Retype the text from all the entries below word for word, keeping every line as it appears, and leave the pictures out of your answer.
Data supplied: Begin
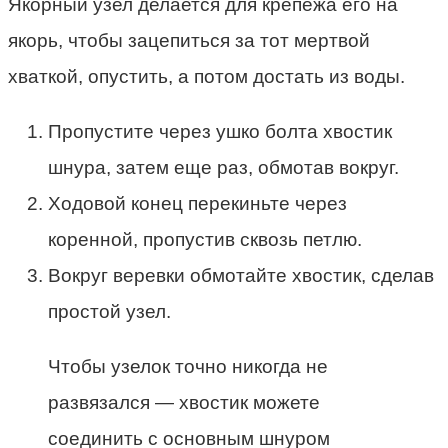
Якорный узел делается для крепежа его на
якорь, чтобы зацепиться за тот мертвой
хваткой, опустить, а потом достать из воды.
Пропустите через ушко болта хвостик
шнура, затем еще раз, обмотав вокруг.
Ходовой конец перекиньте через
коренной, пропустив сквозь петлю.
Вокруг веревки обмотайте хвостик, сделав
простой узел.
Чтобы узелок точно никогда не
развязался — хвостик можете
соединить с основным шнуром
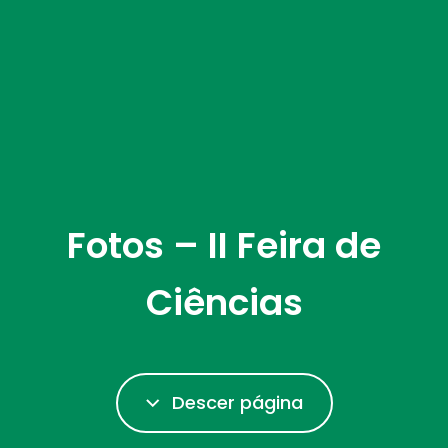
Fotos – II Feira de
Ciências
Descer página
Data supplied: End
Answer section —
Якорный узел делается для крепежа его на
якорь, чтобы зацепиться за тот мертвой
хваткой, опустить, а потом достать из воды.
Пропустите через ушко болта хвостик
шнура, затем еще раз, обмотав вокруг.
Ходовой конец перекиньте через
коренной, пропустив сквозь петлю.
Вокруг веревки обмотайте хвостик, сделав
простой узел.
Чтобы узелок точно никогда не
развязался — хвостик можете
соединить с основным шнуром
Fotos – II Feira de
Ciências
Descer página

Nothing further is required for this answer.